Ему всегда не хватало слов. И он писал музыку. Сначала короткие этюды, вариации. Затем появились оригинальные мотивы. Мотивы складывались в песни.
Тексты были слабоваты. Ему открыто это говорили. Сочувственно или с тайным злорадством. Потому что музыка была прекрасной. Он слышал её как никто. И умел передать в волшебных звуках.
От этих звуков замирало сердце. Казалось, навсегда. Становилось трудно дышать. Когда дыхание возвращалось, мир был уже другим. Новорождённым. И улыбался, как младенец в материнских ладонях.
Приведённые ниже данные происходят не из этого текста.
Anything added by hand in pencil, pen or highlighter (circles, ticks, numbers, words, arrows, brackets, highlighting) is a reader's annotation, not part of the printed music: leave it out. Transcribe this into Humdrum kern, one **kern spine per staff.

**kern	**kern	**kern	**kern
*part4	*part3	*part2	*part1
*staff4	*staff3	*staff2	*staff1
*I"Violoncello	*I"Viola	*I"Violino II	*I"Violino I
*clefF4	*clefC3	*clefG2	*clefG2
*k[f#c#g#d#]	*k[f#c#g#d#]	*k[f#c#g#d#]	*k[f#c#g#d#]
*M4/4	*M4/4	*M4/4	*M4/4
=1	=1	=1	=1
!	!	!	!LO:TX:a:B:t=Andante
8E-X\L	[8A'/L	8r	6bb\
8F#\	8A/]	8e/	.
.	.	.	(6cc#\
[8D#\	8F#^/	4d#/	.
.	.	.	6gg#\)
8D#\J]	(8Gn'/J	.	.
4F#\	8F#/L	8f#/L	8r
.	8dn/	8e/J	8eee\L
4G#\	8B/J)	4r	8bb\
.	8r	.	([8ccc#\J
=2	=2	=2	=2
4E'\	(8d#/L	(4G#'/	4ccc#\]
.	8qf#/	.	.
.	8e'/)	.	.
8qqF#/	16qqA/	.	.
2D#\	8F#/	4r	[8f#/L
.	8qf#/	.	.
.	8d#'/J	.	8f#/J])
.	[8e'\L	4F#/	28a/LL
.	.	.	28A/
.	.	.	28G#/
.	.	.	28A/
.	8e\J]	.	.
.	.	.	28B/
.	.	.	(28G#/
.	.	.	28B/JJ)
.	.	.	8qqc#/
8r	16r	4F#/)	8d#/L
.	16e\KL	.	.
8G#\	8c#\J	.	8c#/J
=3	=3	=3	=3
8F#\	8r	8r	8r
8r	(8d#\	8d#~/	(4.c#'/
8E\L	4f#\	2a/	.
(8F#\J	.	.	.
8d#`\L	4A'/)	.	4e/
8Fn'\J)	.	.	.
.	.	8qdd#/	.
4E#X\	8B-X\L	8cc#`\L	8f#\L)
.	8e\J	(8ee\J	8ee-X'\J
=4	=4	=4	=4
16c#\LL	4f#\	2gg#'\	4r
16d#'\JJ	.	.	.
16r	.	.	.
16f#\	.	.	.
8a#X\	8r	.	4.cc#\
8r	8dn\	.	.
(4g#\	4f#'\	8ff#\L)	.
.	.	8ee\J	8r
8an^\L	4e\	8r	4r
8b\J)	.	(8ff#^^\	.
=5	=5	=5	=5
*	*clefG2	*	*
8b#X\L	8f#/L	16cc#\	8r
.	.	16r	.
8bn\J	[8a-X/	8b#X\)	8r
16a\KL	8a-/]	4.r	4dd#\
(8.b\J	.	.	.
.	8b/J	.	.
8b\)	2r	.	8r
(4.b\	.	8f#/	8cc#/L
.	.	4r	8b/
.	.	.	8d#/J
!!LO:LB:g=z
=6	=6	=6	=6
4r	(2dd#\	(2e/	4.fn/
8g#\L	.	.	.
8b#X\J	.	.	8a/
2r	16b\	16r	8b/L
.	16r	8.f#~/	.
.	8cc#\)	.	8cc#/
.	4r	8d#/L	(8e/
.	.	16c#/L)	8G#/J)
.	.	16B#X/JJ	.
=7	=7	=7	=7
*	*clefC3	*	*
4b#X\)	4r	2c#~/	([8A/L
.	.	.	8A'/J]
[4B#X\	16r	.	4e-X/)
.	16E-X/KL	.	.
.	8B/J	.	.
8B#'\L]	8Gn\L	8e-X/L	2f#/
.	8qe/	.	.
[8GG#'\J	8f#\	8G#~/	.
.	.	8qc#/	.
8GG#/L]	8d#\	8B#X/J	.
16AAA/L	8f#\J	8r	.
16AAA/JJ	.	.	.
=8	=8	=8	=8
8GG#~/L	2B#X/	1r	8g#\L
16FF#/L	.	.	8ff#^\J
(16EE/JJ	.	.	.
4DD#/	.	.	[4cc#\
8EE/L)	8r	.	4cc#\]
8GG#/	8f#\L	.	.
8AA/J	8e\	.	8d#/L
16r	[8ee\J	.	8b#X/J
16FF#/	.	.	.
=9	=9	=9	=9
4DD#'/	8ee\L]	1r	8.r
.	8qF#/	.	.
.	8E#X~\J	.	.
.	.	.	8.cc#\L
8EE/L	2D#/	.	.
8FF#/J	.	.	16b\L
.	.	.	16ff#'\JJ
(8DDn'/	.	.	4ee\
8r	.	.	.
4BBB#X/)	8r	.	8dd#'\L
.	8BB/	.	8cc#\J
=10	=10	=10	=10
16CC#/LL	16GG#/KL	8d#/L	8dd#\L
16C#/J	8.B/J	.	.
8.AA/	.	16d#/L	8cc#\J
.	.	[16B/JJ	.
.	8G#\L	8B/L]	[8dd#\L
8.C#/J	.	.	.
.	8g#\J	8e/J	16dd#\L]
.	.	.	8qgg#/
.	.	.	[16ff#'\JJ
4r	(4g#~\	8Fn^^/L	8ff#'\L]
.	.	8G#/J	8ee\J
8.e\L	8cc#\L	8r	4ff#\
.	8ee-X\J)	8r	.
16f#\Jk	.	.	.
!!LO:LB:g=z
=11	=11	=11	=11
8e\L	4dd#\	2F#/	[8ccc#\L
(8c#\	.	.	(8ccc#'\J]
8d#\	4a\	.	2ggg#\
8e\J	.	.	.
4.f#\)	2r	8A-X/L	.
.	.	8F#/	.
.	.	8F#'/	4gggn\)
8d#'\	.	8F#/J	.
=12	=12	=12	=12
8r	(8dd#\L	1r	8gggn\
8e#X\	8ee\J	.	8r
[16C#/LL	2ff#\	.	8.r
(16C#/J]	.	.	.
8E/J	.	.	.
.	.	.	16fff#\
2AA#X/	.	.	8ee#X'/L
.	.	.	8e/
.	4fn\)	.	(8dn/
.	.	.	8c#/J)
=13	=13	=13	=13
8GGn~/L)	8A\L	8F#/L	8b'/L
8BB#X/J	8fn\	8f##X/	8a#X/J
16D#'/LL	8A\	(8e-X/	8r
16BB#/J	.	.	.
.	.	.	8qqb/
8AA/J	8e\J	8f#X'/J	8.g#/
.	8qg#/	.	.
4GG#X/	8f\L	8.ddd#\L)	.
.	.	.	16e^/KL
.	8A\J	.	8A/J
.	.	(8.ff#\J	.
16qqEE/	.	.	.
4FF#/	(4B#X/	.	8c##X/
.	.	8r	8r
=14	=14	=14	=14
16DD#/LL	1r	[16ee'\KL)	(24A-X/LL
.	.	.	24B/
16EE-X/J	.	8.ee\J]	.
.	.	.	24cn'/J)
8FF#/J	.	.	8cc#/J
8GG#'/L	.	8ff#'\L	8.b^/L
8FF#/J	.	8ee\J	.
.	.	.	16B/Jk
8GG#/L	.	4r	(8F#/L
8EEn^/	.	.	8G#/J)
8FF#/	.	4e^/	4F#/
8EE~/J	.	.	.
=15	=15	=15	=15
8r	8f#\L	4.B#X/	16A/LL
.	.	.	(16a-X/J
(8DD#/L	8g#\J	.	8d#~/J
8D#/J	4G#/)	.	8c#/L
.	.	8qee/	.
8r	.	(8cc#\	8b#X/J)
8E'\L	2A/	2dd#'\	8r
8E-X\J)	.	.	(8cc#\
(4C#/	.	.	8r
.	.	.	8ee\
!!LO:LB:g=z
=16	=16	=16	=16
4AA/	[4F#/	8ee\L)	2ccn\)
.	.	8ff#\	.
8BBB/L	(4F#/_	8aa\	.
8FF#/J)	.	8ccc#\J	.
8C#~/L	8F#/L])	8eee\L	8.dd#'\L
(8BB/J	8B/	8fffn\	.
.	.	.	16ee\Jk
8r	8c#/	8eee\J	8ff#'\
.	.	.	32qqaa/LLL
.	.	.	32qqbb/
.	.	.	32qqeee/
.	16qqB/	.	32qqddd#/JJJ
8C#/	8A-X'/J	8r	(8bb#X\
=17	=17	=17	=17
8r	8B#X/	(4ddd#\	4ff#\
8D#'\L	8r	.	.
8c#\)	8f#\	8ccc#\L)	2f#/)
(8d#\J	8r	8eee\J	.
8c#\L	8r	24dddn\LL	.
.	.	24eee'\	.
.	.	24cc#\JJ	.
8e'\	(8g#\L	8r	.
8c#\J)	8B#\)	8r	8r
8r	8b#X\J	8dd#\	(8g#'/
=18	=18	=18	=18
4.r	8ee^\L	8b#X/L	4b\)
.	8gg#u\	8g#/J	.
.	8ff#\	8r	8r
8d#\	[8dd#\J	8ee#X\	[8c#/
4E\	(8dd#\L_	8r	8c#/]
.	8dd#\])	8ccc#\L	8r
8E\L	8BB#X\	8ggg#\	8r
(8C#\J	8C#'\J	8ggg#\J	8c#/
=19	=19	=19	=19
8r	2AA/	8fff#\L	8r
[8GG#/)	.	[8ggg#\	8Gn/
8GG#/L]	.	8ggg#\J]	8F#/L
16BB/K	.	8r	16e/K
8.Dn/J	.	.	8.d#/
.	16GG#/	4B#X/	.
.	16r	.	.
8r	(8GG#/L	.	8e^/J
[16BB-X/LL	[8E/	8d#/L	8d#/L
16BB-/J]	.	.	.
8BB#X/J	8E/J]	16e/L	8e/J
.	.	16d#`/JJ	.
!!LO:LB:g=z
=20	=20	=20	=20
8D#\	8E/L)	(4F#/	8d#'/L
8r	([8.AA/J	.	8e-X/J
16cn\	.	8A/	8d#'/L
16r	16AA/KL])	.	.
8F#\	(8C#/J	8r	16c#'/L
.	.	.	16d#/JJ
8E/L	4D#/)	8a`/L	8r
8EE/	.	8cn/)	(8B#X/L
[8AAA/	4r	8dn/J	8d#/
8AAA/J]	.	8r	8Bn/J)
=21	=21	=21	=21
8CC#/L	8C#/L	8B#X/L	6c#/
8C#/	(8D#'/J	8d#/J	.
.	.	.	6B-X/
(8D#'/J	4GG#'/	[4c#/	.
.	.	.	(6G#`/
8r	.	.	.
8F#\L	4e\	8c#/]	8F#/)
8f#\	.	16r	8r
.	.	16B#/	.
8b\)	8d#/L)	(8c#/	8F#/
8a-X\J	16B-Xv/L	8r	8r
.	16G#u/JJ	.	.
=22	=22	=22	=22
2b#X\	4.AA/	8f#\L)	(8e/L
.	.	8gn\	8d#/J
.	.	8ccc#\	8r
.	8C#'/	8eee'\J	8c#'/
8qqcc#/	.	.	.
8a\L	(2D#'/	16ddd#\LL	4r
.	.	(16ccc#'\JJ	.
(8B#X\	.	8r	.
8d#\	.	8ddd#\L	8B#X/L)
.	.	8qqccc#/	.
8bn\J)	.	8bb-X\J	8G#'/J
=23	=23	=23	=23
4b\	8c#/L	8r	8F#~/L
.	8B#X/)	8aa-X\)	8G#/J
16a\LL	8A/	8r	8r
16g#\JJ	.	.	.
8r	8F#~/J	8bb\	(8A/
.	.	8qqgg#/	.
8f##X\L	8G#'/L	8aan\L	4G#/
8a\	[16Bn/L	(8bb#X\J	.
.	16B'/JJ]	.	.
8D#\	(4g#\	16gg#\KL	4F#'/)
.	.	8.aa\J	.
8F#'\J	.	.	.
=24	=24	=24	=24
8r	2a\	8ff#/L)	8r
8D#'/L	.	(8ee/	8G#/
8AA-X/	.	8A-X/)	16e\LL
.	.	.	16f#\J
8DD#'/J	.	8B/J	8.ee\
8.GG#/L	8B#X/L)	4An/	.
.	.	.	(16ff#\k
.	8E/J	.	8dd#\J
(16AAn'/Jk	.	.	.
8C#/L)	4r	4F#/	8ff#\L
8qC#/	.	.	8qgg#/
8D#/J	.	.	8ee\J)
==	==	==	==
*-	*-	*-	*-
Сначала сердце замирало у его родных. Друзей, знакомых, мимолётных подружек. Потом у сотен, тысяч. Теперь его слушали миллионы. И у каждого из них от этих звуков замирало дыхание.
Наконец, пришли слова. Они сливались с музыкой в одно целое. И было непонятно, где мелодия, где текст. И совсем неважно. Ведь у Гармонии только одно имя.
Это имя было его главной тайной. Огнём в каждой его ночи. Даже тогда, когда рядом дышало, двигалось, шептало что-то другое. Совершенно постороннее.
Тайное имя было его свечой. И ему казалось, это будет длиться до самого конца. До конца его земной жизни. Ведь Гармония бесконечна.
И вот свеча догорела. Не сразу, нет. Так не бывает и не может быть. Её огонёк то почти затухал, то вспыхивал вновь. Собрав последние силы. Которых оставалось всё меньше.
Он не хотел поверить в это. И долго ещё не верил. Когда её уже не было.
Рядом двигалось, дышало, смеялось что-то другое. Постороннее, ненужное. От звуков его музыки уже не замирало сердце. И не прерывалось дыхание.
Но её слушали. Правда, уже не миллионы. Сотни, тысячи. Для кого-то это немало. И всё же гораздо меньше, чем одно имя.